Budget promises reforms, growth-focus, inflation-check
New Delhi: With a fair dose of reforms in the form of direct kerosene and fertiliser subsidies to users, Finance Minister Pranab Mukherjee on Monday presented the federal budget for 2011-12, promising to check inflation and corruption and push growth.
Stating that India had bounced back after the global financial crisis with broadbased growth, he said inflation remained a matter of concern, especially in food prices, though it had dipped from over 20 per cent to around 7 per cent now.
The finance minister also said more allocations were being made during this fiscal for areas such as agriculture and education, in a bid to reap the demographic dividend that is already seeing India having the largest working population in the world.
This apart, he said the foreign direct investment policy was being revamped, which may result in the entry of multinational firms in the country's $300 billion retail trade industry, apart from liberalising the norms governing pension and insurance funds.
"We are reaching an end to a remarkable year with high growth and many challenges. Our growth in 2010-11 has been swift and broad-based. Economy is back to pre-crisis growth trajectory," Mukherjee said in his opening remarks.
"In the medium term, our three priorities of maintaining high growth trajectory, making development more inclusive and improving our institutions remain relevant," the minister added.
This is the sixth such exercise for the 75-year-old politician. He tabled three budgets between 1982 and 1984. The one unveiled on Monday was the third successive one for the United Progressive Alliance (UPA) government.
Expectations were high from both households and the corporate sector as this budget is being presented against the backdrop of high inflation, fluctuating industrial growth, erratic exports and a general perception that the reform process has retarded.

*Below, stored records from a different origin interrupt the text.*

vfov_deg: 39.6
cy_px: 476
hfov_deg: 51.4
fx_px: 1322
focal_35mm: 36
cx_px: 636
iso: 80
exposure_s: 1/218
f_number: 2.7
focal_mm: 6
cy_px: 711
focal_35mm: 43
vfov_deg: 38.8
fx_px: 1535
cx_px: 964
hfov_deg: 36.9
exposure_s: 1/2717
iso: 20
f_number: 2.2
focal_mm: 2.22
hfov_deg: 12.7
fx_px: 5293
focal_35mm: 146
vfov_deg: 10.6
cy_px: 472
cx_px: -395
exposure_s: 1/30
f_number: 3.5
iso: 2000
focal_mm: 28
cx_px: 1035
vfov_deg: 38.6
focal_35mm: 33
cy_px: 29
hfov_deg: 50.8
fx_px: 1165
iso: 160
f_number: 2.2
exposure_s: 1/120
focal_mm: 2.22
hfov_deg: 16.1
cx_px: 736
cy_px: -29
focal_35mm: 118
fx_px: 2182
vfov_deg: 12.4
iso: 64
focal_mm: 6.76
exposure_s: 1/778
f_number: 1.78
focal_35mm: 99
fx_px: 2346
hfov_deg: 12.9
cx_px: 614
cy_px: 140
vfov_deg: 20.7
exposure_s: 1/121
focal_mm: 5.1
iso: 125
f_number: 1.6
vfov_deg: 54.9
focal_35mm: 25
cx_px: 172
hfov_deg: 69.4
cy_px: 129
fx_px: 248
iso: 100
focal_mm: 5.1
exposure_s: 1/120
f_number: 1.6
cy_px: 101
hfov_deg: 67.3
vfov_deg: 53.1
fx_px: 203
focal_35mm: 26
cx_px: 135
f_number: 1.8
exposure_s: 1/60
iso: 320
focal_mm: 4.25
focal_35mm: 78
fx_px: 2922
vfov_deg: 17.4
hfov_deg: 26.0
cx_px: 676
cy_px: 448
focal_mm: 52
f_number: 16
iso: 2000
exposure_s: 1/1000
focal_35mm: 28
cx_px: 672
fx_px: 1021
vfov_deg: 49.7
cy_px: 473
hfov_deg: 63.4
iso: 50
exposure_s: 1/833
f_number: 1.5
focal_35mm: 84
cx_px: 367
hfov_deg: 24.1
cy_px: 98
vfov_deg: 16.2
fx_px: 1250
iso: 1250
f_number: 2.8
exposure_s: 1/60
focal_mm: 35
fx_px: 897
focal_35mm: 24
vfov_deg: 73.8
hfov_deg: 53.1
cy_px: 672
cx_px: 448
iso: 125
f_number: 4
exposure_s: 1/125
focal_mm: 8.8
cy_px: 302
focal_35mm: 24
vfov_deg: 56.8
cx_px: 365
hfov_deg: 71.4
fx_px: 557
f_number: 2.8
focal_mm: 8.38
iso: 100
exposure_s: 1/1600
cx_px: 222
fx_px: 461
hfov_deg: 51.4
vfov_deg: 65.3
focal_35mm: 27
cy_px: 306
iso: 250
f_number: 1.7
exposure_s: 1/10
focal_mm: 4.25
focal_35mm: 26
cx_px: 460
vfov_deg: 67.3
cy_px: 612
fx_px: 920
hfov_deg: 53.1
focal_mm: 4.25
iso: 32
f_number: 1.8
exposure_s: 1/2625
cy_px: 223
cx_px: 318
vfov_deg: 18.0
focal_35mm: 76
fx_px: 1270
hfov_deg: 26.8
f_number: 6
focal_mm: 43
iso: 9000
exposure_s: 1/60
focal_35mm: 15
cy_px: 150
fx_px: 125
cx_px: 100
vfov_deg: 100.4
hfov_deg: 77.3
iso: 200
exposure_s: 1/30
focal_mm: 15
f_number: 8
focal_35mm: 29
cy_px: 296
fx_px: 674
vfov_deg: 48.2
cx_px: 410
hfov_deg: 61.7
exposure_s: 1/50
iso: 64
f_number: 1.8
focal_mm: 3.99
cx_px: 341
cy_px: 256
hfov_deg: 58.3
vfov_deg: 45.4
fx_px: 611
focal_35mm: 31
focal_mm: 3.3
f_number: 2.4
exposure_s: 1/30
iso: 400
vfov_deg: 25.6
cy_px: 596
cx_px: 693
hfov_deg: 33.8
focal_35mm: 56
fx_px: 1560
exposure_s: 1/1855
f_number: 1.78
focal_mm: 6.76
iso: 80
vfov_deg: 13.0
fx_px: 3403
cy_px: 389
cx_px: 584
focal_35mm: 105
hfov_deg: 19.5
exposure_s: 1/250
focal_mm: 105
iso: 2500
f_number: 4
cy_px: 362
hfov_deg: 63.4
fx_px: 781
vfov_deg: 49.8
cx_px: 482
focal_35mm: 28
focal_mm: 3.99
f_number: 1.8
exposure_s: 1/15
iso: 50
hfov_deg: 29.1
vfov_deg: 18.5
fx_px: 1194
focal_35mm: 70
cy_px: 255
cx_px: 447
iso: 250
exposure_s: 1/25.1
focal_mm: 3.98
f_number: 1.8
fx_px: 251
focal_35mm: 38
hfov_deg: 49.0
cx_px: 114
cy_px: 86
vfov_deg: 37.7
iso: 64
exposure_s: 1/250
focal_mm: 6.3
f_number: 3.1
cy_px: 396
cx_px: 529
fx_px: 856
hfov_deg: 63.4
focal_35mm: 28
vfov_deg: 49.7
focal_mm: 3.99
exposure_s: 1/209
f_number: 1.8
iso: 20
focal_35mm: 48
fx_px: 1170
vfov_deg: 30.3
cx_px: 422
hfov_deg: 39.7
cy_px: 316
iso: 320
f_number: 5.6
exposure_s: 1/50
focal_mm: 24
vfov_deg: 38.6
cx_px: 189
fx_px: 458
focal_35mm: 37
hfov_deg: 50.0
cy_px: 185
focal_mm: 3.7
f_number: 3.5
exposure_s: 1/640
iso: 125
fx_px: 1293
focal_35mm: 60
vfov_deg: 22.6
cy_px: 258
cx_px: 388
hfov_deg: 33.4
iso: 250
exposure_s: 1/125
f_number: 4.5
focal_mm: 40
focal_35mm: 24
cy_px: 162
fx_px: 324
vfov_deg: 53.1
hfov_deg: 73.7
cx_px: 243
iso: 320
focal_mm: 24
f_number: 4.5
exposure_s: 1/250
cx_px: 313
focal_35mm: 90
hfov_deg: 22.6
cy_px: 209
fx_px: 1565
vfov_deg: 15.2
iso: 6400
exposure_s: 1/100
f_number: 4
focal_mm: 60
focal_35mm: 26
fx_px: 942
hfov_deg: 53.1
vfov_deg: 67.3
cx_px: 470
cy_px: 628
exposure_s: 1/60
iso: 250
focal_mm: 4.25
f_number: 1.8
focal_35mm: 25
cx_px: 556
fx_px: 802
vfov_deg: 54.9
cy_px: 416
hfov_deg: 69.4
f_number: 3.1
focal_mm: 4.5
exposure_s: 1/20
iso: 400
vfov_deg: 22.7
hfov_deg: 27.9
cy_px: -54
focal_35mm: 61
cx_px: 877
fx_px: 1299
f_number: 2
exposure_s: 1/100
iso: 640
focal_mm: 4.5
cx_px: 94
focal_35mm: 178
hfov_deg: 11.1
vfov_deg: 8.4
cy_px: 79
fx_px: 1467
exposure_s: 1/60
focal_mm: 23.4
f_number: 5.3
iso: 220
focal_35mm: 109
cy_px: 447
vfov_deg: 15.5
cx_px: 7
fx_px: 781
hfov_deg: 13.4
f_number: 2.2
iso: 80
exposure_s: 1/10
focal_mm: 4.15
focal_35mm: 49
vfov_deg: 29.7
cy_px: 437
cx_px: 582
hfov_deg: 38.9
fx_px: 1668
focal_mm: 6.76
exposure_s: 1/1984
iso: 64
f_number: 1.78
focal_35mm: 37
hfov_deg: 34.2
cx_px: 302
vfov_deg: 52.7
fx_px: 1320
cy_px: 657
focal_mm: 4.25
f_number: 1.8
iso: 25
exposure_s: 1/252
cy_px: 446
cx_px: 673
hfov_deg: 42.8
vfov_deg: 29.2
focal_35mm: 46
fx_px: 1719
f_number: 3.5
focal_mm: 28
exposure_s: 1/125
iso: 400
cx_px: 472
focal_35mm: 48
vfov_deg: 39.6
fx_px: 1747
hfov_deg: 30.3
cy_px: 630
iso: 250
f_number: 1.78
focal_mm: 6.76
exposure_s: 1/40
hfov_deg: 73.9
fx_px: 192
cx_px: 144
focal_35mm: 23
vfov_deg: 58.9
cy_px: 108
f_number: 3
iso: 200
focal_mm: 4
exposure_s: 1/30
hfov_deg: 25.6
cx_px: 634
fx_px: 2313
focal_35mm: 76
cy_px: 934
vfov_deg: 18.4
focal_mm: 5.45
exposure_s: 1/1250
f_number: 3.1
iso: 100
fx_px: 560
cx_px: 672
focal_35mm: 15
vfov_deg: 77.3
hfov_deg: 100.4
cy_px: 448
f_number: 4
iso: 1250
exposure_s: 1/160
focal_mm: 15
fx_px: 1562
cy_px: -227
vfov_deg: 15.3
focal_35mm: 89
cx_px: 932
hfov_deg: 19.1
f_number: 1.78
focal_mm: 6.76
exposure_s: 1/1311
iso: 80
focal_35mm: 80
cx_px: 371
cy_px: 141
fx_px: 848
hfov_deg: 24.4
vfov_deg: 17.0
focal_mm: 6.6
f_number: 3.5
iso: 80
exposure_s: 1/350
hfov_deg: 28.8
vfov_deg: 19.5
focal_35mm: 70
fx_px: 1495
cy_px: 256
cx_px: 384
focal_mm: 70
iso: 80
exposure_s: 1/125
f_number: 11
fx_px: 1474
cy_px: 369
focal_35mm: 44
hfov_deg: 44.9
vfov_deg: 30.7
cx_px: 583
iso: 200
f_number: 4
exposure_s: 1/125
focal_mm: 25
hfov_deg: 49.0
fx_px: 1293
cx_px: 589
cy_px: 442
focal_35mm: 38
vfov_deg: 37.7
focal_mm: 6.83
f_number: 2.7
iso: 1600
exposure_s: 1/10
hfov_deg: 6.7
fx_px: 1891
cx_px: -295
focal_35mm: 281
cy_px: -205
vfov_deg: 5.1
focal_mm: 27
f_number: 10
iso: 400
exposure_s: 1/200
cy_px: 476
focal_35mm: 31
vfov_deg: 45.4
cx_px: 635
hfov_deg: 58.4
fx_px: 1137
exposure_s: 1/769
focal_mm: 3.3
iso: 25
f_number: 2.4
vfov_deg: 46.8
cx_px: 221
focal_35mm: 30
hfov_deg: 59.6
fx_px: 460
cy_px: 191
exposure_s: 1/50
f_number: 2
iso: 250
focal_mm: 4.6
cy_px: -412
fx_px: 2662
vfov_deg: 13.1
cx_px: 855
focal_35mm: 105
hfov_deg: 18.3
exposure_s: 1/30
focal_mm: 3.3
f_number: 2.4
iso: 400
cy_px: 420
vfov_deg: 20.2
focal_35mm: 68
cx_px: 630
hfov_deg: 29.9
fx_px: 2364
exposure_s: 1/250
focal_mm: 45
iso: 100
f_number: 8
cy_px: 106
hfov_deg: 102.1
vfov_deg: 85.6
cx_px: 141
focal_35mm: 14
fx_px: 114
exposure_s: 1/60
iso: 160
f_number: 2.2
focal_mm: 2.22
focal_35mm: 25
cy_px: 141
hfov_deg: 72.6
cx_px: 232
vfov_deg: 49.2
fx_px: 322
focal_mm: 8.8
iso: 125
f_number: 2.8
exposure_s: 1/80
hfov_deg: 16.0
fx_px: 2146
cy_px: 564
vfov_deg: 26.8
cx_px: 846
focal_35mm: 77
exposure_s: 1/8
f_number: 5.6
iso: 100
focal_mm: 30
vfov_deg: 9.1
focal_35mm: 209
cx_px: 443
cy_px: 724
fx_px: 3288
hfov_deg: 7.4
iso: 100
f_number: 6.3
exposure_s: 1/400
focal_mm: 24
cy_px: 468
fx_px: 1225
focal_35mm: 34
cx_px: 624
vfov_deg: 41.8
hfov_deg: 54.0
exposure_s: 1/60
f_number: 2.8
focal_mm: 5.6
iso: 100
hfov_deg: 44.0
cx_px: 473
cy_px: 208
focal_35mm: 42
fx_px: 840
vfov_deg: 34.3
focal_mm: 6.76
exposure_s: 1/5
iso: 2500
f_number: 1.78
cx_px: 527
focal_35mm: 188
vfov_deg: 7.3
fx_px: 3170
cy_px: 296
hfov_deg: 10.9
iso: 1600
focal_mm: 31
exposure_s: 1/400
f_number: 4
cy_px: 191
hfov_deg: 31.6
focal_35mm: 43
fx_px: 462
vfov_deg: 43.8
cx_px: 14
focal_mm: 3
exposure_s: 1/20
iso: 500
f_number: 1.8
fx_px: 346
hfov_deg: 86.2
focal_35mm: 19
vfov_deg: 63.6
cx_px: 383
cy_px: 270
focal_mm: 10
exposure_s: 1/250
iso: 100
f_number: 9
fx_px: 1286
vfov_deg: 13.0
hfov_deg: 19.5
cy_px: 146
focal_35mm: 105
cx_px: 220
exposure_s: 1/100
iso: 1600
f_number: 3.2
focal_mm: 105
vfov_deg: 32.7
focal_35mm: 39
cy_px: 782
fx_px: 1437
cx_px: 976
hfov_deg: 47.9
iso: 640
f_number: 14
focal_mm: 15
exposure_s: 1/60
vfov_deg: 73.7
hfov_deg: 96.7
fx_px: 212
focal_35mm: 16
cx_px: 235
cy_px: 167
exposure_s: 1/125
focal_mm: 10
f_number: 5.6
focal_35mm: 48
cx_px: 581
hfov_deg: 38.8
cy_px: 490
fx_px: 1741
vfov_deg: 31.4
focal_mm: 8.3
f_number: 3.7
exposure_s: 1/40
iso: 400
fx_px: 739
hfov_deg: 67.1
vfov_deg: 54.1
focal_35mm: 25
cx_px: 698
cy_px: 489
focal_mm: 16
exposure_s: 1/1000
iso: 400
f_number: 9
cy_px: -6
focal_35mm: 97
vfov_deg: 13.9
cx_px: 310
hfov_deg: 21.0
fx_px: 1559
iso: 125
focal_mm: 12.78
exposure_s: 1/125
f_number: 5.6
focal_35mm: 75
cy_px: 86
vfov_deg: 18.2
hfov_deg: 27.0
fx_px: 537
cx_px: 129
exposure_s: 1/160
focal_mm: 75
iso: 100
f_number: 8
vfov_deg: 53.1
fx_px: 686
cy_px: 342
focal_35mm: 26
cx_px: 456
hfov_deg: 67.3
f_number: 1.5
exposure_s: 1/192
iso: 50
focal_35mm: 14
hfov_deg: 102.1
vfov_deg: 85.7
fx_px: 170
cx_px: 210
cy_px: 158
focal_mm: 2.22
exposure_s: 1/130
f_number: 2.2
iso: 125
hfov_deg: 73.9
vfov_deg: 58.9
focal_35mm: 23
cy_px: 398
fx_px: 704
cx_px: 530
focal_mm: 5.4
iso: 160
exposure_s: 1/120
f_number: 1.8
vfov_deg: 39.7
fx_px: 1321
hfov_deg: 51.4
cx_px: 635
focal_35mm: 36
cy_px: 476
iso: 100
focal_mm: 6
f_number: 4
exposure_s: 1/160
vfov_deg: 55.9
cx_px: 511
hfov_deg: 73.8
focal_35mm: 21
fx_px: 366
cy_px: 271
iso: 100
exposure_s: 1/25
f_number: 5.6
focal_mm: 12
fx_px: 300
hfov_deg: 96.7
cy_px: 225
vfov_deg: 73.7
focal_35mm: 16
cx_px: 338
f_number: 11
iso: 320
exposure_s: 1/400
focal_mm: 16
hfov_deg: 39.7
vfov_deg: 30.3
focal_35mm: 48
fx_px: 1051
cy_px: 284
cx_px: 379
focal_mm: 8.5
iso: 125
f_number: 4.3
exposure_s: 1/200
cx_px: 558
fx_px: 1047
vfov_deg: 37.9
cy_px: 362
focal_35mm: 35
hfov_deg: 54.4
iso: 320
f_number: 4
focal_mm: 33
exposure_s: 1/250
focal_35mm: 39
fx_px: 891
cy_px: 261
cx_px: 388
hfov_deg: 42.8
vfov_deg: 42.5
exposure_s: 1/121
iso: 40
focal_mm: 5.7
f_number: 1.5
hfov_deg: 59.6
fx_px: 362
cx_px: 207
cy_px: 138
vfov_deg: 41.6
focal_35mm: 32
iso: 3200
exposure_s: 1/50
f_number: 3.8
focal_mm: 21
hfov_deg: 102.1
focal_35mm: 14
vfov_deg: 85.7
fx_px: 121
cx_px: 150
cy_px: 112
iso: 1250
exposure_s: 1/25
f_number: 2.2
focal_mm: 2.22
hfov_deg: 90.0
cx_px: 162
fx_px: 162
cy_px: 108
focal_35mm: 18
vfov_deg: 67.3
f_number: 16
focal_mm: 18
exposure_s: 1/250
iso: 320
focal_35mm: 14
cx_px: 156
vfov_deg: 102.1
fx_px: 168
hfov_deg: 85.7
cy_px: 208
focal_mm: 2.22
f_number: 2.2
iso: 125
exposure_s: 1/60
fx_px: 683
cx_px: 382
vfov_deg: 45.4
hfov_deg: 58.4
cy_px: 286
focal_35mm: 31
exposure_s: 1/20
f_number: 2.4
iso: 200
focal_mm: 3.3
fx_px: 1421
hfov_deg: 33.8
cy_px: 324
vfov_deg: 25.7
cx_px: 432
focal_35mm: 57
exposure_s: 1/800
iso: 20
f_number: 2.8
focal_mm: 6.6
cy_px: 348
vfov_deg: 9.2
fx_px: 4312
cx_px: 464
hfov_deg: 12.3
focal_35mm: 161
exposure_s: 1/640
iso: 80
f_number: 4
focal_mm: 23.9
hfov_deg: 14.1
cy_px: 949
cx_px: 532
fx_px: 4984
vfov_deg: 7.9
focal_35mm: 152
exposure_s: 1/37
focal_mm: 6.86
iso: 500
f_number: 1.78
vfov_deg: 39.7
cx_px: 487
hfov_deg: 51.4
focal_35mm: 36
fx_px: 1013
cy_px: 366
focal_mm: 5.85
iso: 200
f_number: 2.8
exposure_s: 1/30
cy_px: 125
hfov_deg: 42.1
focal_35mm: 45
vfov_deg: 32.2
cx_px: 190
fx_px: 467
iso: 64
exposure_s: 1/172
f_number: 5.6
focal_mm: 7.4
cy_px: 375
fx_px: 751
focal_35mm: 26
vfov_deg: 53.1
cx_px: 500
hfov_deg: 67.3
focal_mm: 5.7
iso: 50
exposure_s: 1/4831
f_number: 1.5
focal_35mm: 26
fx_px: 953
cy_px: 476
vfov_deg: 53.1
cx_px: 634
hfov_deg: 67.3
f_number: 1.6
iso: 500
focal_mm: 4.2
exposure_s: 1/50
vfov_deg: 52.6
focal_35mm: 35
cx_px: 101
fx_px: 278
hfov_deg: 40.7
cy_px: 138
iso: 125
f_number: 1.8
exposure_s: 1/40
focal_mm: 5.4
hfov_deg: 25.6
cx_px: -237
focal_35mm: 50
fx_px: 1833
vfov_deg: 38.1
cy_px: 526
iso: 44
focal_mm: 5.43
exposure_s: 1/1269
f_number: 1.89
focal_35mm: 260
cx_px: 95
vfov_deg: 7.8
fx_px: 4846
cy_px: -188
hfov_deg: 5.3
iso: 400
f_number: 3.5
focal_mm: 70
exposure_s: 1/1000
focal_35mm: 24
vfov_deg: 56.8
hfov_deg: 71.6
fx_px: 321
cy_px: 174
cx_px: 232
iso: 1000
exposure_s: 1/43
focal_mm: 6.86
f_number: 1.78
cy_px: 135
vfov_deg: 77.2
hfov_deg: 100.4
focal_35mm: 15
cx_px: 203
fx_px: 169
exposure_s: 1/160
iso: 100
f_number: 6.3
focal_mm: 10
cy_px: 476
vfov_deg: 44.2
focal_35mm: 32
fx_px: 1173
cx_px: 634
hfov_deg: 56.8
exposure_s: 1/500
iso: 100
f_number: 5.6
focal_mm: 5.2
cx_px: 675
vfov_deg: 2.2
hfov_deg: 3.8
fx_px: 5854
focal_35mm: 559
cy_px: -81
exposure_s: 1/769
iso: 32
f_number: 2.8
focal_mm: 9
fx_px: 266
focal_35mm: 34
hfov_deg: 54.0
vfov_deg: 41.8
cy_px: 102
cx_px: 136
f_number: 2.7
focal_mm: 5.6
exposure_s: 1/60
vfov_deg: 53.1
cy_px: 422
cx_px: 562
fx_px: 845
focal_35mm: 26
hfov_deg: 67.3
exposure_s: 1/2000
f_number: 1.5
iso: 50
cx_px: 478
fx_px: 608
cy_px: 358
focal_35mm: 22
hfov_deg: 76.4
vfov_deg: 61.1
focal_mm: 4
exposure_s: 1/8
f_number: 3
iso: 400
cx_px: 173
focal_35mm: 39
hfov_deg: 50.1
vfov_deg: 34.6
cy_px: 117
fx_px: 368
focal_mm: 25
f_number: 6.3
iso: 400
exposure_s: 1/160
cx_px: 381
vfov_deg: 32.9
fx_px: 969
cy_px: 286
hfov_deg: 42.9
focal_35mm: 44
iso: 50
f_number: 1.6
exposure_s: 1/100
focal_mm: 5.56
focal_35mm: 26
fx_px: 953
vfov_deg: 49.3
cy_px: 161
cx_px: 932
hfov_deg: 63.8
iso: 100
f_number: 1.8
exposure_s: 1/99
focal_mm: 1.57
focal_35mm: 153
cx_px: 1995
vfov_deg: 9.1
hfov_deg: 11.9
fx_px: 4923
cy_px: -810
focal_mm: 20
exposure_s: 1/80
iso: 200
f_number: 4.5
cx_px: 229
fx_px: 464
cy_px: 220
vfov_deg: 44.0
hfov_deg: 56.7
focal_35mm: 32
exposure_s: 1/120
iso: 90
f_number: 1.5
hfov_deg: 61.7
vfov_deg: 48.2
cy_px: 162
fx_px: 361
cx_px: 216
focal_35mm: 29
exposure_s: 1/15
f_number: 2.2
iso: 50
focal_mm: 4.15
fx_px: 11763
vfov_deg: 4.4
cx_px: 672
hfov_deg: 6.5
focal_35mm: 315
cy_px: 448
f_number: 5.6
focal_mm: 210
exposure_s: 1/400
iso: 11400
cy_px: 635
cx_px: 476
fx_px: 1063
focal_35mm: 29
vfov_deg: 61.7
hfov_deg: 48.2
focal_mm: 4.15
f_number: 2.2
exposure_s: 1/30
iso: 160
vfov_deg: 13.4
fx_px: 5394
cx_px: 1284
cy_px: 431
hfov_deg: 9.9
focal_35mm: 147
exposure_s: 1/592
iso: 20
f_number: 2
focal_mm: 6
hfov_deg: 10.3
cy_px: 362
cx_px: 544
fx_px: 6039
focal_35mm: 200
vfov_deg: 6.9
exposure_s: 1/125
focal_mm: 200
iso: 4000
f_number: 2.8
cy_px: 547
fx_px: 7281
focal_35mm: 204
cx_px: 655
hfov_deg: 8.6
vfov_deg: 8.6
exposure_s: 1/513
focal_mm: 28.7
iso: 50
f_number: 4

"I do not foresee resources being a major constraint, at least in the medium term," Mukherjee said, referring to the money needed to address the larger agenda of growth, social programmes and infrastructure development.
He said the farm sector had shown a rebound with 5.4 per cent growth, industry was regaining its earlier momentum and services continued to grow at double digits. He added that fiscal consolidation too was impressive.